Upgrade Commit endpoint

This diagram shows how upgrade commit is implemented on PowerAuth Server.

Diagram explained:

1. PowerAuth Server gets an activation entry for an activation, to be upgraded.
   • This step must also implement a basic validations, like check, whether the requested activation for ACTIVATION_ID exists.
2. If status of activation is not ACTIVE, then “401 - Unauthorized” error is returned.
   • Makes no sense to upgrade an unfinished, blocked or removed activations
3. If current activation version is not V2, then “401 - Unauthorized” error is returned.
   • This step is basically a prevention that upgrade cannot be started, once the activation is already upgraded.

4. If database doesn’t contain CTR_DATA, then “401 - Unauthorized” error is returned.

5. PowerAuth Server validates signature. The validation must enforce signature version V3, to check, whether the client calculated the signature with right CTR_DATA.
   • In case of failure, the “401 - Unauthorized” error is returned.
6. PowerAuth Server now can set version of activation to V3
   • From this point, only V3 signatures will be accepted on the server.
   • The client also gets V3 in the next encrypted activation status blob.

PowerAuth Client sequence

Following diagram shows the upgrade process form PowerAuth Client perspective.

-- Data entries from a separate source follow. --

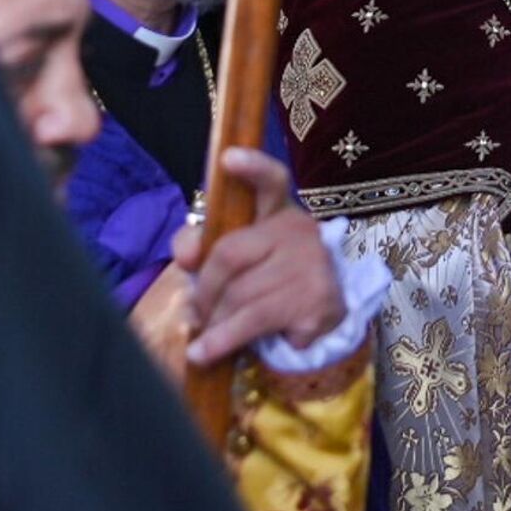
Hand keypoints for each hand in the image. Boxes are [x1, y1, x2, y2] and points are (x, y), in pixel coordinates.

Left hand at [176, 147, 345, 365]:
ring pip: (240, 296)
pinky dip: (224, 342)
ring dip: (212, 323)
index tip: (228, 158)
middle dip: (204, 289)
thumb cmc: (271, 278)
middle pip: (230, 254)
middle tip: (195, 312)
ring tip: (200, 340)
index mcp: (278, 212)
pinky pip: (255, 324)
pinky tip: (212, 352)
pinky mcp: (318, 304)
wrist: (323, 316)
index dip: (251, 168)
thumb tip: (187, 257)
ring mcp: (313, 268)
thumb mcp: (239, 256)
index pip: (270, 181)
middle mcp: (300, 231)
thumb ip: (204, 246)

The PowerAuth Client is typically implementing the upgrade process as a silent, transparent operation, as a part of getting activation status:

1. PowerAuth Client gets an activation status blob (by requesting /pa/v3/activation/status endpoint)
   • In case of error, the error is immediately returned as the result of the whole operation.

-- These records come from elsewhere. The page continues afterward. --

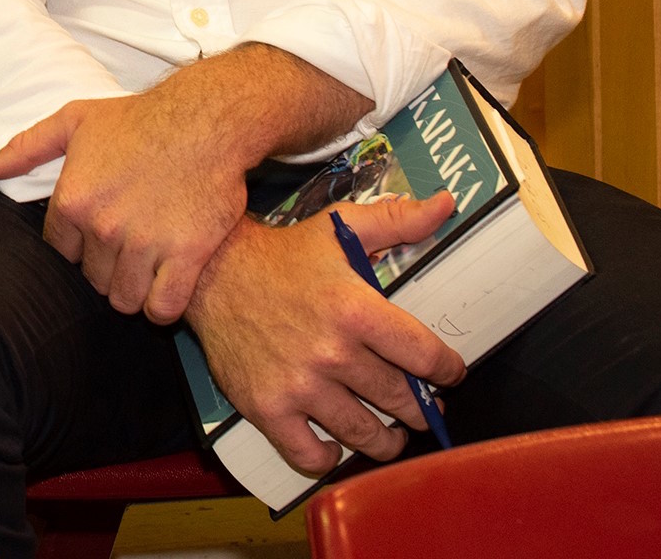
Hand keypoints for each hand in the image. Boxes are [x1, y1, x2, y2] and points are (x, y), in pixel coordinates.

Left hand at [0, 45, 372, 323]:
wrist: (206, 118)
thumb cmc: (139, 118)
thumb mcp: (74, 121)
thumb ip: (26, 148)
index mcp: (73, 201)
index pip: (60, 253)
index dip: (77, 248)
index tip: (95, 236)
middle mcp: (104, 228)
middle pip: (92, 279)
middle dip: (105, 269)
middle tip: (125, 249)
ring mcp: (145, 244)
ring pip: (124, 299)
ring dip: (132, 291)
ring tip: (145, 269)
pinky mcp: (187, 255)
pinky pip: (163, 307)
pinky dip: (162, 306)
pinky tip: (166, 288)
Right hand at [183, 193, 466, 475]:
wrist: (212, 274)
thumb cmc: (282, 255)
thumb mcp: (339, 229)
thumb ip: (398, 220)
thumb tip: (446, 204)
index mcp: (356, 309)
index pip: (426, 356)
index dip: (447, 370)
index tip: (448, 373)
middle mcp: (331, 352)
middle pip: (400, 400)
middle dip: (419, 408)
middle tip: (420, 406)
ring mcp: (298, 385)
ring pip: (365, 434)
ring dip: (386, 439)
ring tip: (389, 433)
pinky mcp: (267, 407)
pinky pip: (310, 455)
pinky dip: (328, 456)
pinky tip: (333, 442)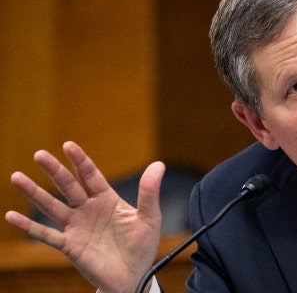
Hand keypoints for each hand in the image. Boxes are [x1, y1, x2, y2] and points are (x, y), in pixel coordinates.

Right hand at [5, 141, 163, 292]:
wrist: (134, 276)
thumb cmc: (142, 246)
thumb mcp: (150, 218)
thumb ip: (149, 192)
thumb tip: (158, 164)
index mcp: (107, 199)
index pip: (90, 175)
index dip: (80, 161)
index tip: (68, 145)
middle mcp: (88, 209)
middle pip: (68, 186)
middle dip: (55, 170)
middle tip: (40, 154)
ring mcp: (77, 227)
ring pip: (52, 206)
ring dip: (35, 193)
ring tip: (17, 177)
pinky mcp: (70, 246)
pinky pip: (47, 235)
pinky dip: (30, 226)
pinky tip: (12, 215)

2. If the current status of activation is not ACTIVE, then return the received status immediately

3. If upgrade is not available (see Test upgrade availability), then return the received status blob immediately.

4. If client doesn’t have CTR_DATA value locally, then continue with step 5, otherwise go to step 7.

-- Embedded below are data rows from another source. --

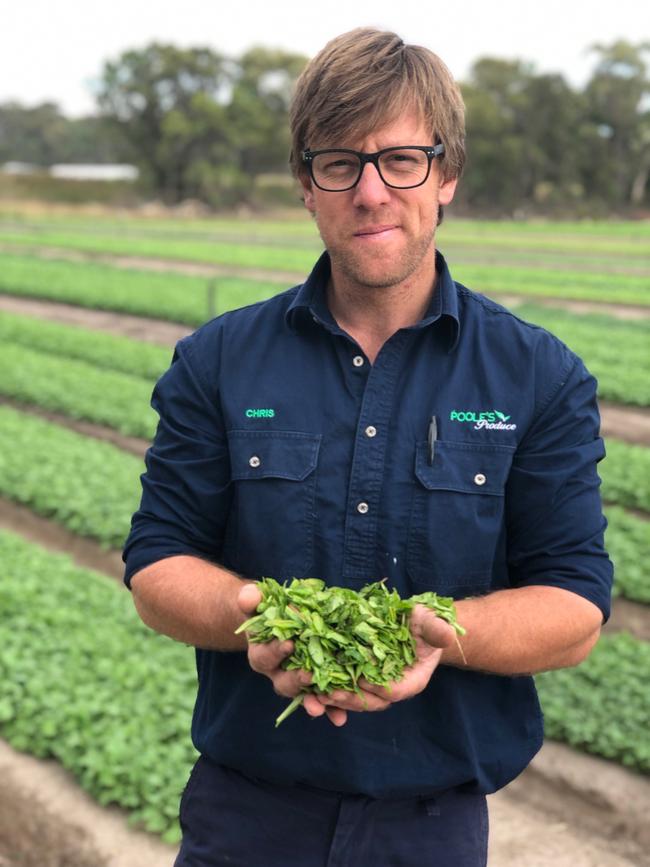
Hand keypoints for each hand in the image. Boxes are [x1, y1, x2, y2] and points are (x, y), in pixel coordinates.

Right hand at [237, 583, 346, 725]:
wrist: (278, 620)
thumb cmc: (268, 610)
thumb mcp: (258, 602)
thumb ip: (252, 599)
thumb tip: (247, 596)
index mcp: (262, 654)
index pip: (265, 656)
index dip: (275, 651)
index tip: (288, 643)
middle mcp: (277, 673)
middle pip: (283, 682)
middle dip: (295, 680)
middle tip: (308, 674)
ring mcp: (296, 681)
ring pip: (302, 695)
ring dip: (312, 702)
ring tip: (320, 707)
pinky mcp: (315, 685)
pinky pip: (322, 701)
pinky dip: (331, 710)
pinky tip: (340, 718)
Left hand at [309, 604, 455, 724]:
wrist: (414, 625)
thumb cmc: (424, 624)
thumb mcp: (432, 623)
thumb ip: (437, 630)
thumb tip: (447, 636)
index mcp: (412, 680)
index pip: (394, 691)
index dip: (377, 687)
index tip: (360, 678)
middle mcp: (392, 688)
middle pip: (371, 701)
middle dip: (350, 699)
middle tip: (329, 694)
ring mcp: (375, 686)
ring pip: (355, 698)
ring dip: (335, 698)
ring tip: (315, 693)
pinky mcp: (360, 677)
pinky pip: (345, 688)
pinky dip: (330, 689)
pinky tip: (312, 685)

5. Start the upgrade process, by requesting /pa/v3/upgrade/start endpoint
   • The request is encrypted with an “activation scoped” ECIES, sh1="/pa/upgrade"
   • The response contains initial CTR_DATA value, which has to be exactly 16 bytes long.
6. Client can upgrade its local activation data to protocol V3. This step has following implications:
   • Client must store CTR_DATA into its persistent data storage.
   • Each next PowerAuth Signature will be calculated as V3.
7. Commit the upgrade process, by requesting /pa/v3/upgrade/commit endpoint
   • The request is signed with V3 signature

If the last step succeeds without an error, then the protocol is fully migrated to version 3.

The whole upgrade process is designed to be reliable against a random network connection errors. The PowerAuth Client can typically recover from such networking errors by simply retrying the whole upgrade process.